> **Work instruction**
Nothing after the line with "07 | RO1M320220 |" belongs in the copy; extract the lines below from the top through that line, pictures left out.

> **Input data**
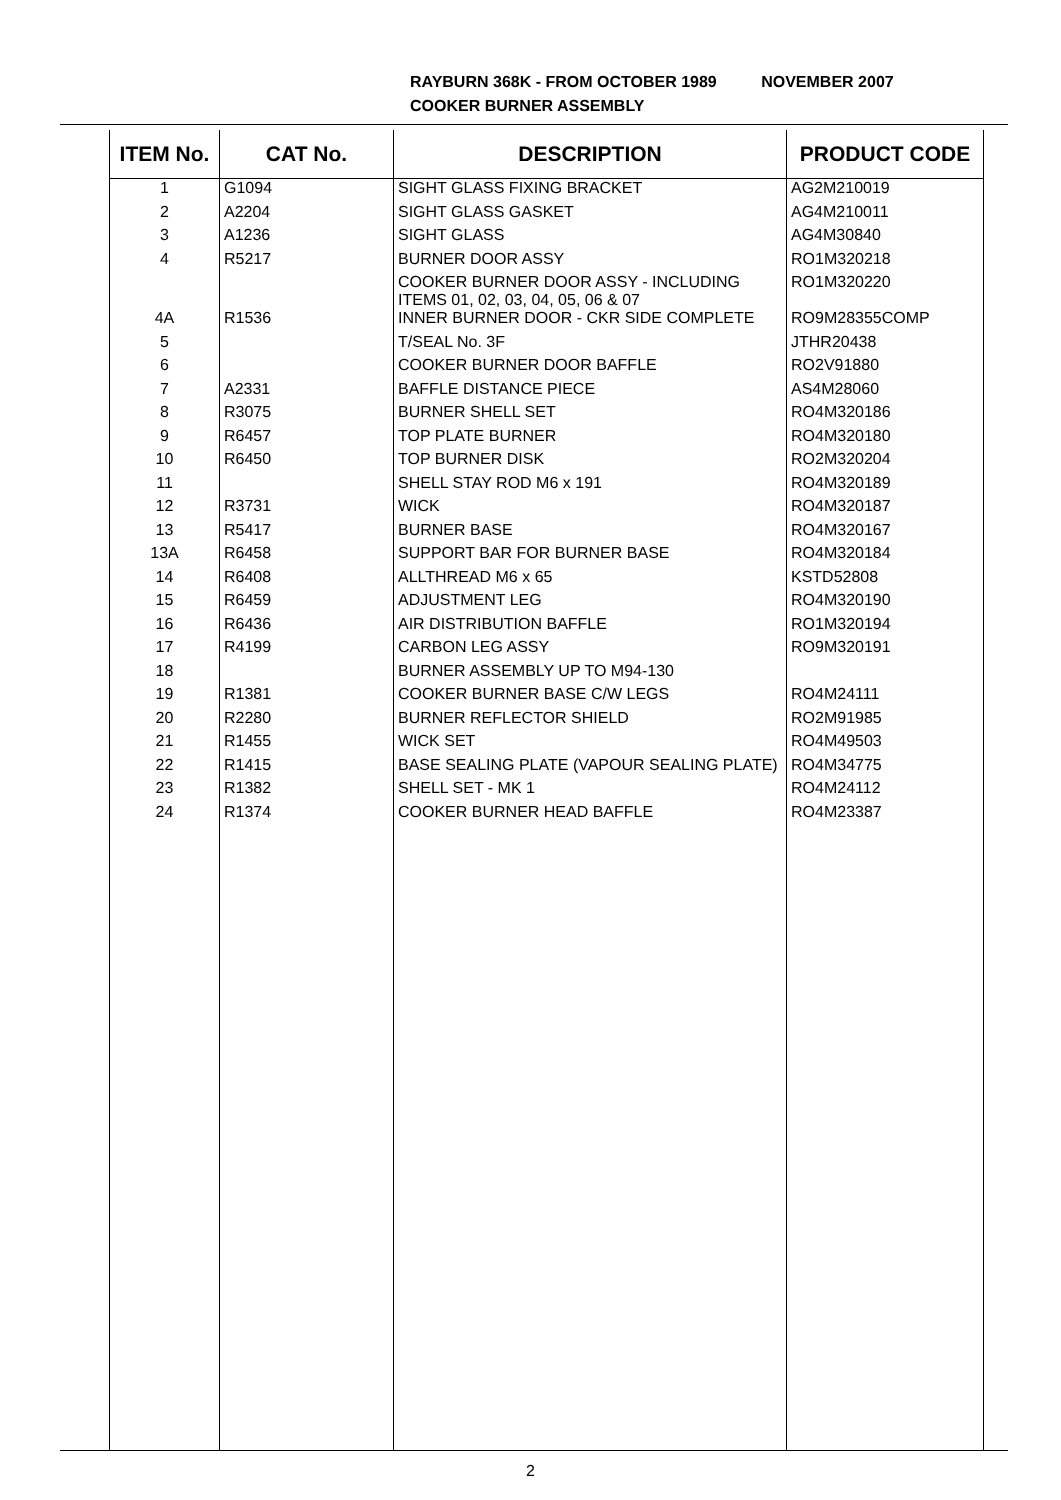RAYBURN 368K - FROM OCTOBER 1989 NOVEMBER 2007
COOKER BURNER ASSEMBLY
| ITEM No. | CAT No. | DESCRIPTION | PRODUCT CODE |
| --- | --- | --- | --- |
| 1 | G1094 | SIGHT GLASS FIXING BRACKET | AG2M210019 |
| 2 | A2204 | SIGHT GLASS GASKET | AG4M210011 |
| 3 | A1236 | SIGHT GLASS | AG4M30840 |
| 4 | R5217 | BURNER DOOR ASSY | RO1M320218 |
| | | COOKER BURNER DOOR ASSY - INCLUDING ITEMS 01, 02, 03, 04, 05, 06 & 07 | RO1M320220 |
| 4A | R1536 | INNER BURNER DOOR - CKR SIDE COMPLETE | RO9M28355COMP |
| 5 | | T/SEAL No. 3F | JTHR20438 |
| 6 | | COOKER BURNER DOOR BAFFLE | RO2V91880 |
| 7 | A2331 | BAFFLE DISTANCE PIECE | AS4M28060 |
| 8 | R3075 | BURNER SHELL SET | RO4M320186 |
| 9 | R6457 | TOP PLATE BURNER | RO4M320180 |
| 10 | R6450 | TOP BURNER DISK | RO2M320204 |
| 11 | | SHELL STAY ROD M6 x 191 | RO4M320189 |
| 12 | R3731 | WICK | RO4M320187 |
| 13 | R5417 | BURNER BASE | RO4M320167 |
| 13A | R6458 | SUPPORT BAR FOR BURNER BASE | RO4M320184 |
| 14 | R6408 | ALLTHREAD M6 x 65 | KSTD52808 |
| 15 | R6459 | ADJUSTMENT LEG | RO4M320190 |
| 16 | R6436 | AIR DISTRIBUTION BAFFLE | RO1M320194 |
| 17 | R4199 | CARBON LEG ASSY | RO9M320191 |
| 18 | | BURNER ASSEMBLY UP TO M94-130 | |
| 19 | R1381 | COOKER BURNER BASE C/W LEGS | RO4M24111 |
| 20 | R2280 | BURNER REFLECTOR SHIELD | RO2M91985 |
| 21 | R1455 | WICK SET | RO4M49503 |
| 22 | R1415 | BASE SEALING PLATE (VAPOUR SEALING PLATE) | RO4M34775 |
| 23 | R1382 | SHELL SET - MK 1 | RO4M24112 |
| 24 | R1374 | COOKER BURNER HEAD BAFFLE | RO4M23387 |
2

> **Solution to the exercise**
RAYBURN 368K - FROM OCTOBER 1989 NOVEMBER 2007
COOKER BURNER ASSEMBLY
| ITEM No. | CAT No. | DESCRIPTION | PRODUCT CODE |
| --- | --- | --- | --- |
| 1 | G1094 | SIGHT GLASS FIXING BRACKET | AG2M210019 |
| 2 | A2204 | SIGHT GLASS GASKET | AG4M210011 |
| 3 | A1236 | SIGHT GLASS | AG4M30840 |
| 4 | R5217 | BURNER DOOR ASSY | RO1M320218 |
| | | COOKER BURNER DOOR ASSY - INCLUDING ITEMS 01, 02, 03, 04, 05, 06 & 07 | RO1M320220 |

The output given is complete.